Bullying, Prejudice, and Zombies REVIEWING Zom-B

Welcome to The Real World According To Sam! Today we are talking about another YA horror book to add on to the growing list of Halloween-esque reads for this month. I've been scoping out my collection and my local library's for the creepy, the dark, the horrific, and without reading ahead of time to make the selections, these are what I have picked. Let's explore another book full of zombies and see if it provides enough creep factor.  


Author: Darren Shan
Genre: YA Horror
Year: 2012



When news reports start appearing of a zombie outbreak in Ireland, B's racist father thinks it's a joke -- but even if it isn't, he figures, it's ok to lose a few Irish.

B doesn't fully buy into Dad's racism, but figures it's easier to go along with it than to risk the fights and abuse that will surely follow sticking up for Muslims, blacks, or immigrants. And when dodging his fists doesn't work, B doesn't hesitate to take the piss out of kids at school with a few slaps or cruel remarks. 

That is, until zombies attack the school. B is forced on a mad dash through the serpentine corridors of high school, making allegiances with anyone with enough gall to fight off their pursuers.


Darren Shan is best known for writing the Cirque du Freak series. I remember those being very popular when I was in middle and high school. I did read the first book in the series, but don't remember it very well. I know I didn't hate it though. So when I saw that the library had this book by the same author, I thought I would give it a try for Halloween. 

Zom-B is the story of a character that goes predominantly by B. B, lives in England and has an abusive, racist father. The majority of the story follows B interacting with friends, classmates, and trying to navigate the two environments B is living in. In one, B's father is abusive towards B's mother, is against Muslims and people who aren't Caucasian, and takes B to white supremacy meetings. In the other, B is trying to be a good person who stands up for what is right. Ultimately, B is a character who is having a hard time figuring out what line to be on. 

This book provides a lot of ugliness and uncomfortable situations to purposely make readers confront them.

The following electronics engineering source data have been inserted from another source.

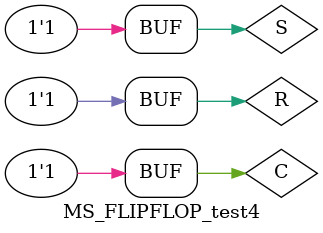
<source format=v>
`timescale 1ns / 1ps


module MS_FLIPFLOP_test4 ();
  reg C, S, R;
  wire Q, Q_N;
  MS_FLIPFLOP test4 (
      S,
      R,
      C,
      Q,
      Q_N
  );
  initial begin
    R = 1;
    S = 1;
    #50;
    R = 1;
    S = 0;
    #50;
    R = 1;
    S = 1;
    #50;
    R = 0;
    S = 1;
    #50;
    R = 1;
    S = 1;
    #50;
    R = 0;
    S = 0;
    #50;
    R = 1;
    S = 1;
    #50;
  end
  always begin
    C = 0;
    #20;
    C = 1;
    #20;
  end

endmodule

</source>
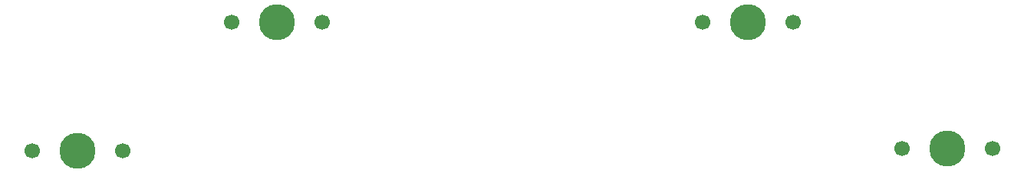
<source format=gbr>
%TF.GenerationSoftware,KiCad,Pcbnew,(6.0.9)*%
%TF.CreationDate,2023-06-09T10:32:01+10:00*%
%TF.ProjectId,Joysticks2.0,4a6f7973-7469-4636-9b73-322e302e6b69,rev?*%
%TF.SameCoordinates,PX3d09000PY568bc30*%
%TF.FileFunction,NonPlated,1,2,NPTH,Drill*%
%TF.FilePolarity,Positive*%
%FSLAX46Y46*%
G04 Gerber Fmt 4.6, Leading zero omitted, Abs format (unit mm)*
G04 Created by KiCad (PCBNEW (6.0.9)) date 2023-06-09 10:32:01*
%MOMM*%
%LPD*%
G01*
G04 APERTURE LIST*
%TA.AperFunction,ComponentDrill*%
%ADD10C,1.700000*%
%TD*%
%TA.AperFunction,ComponentDrill*%
%ADD11C,3.987800*%
%TD*%
G04 APERTURE END LIST*
D10*
%TO.C,U3*%
X-17000000Y-3500000D03*
X-7000000Y-3500000D03*
%TO.C,U5*%
X5000000Y10750000D03*
X15000000Y10750000D03*
%TO.C,U2*%
X57000000Y10750000D03*
X67000000Y10750000D03*
%TO.C,U4*%
X79000000Y-3250000D03*
X89000000Y-3250000D03*
D11*
%TO.C,U3*%
X-12000000Y-3500000D03*
%TO.C,U5*%
X10000000Y10750000D03*
%TO.C,U2*%
X62000000Y10750000D03*
%TO.C,U4*%
X84000000Y-3250000D03*
M02*

</source>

It makes this more inviting by throwing in the issue of zombies taking over, creeping ever closer to the protagonist. The protagonist is very rough around the edges and while you want them to choose good, you can see that very often they run the risk of turning into the exact thing they don't want to. They teeter on being a horrible person, being an actual bad person, and hoping they can be better. It is a constant internal struggle and it provides a decently interesting view of how some ideologies can spread so vigorously, despite personal effort and outlook. 

However, this book is so short, that it feels over before anything has really fully happened. There are some high intensity moments, a lot of ugly, and then we get a strange ending with a twist, that makes the story turn into something it didn't seem to be at the start. I know I am being a bit vague, but I don't really want to give anything away. This book is just so short and twists so quickly, that it makes you have to do a double take and wonder how you got to that point. I don't think the twist and the events were elaborated on too well. This feels largely like an outline of the beginning of a longer series. You know there will be another book by the end, but it kind of feels like you were rushed to that point. 

Generally, I found this book really interesting, but also lacking in depth and description overall. I felt rushed, but I can see the importance of the main points being made. I want to see what happens next, but I won't be too crushed if I don't get the chance to. All in all, I liked it enough for a super fast read with some creepy elements (zombies), but I wouldn't recommend it very highly compared to other books I have read that have more substance and weight to them. I give Zom-B a Lone Star rating of ✯✯. It is somewhat enjoyable and opens the door for a longer, interesting story, but it ultimately feels lightweight in length and writing compared to what it is aiming to do with its themes. The scariest thing in this book is the racist path that the protagonist seems to be going down, and not so much the zombie element that drives the plot. Scary? Yes. Scary enough for this month? Not fully with this length and execution.

This concludes another review here at The Real World According To Sam, where I bring the books straight to your screen and even provide my own two cents about them. See you tomorrow!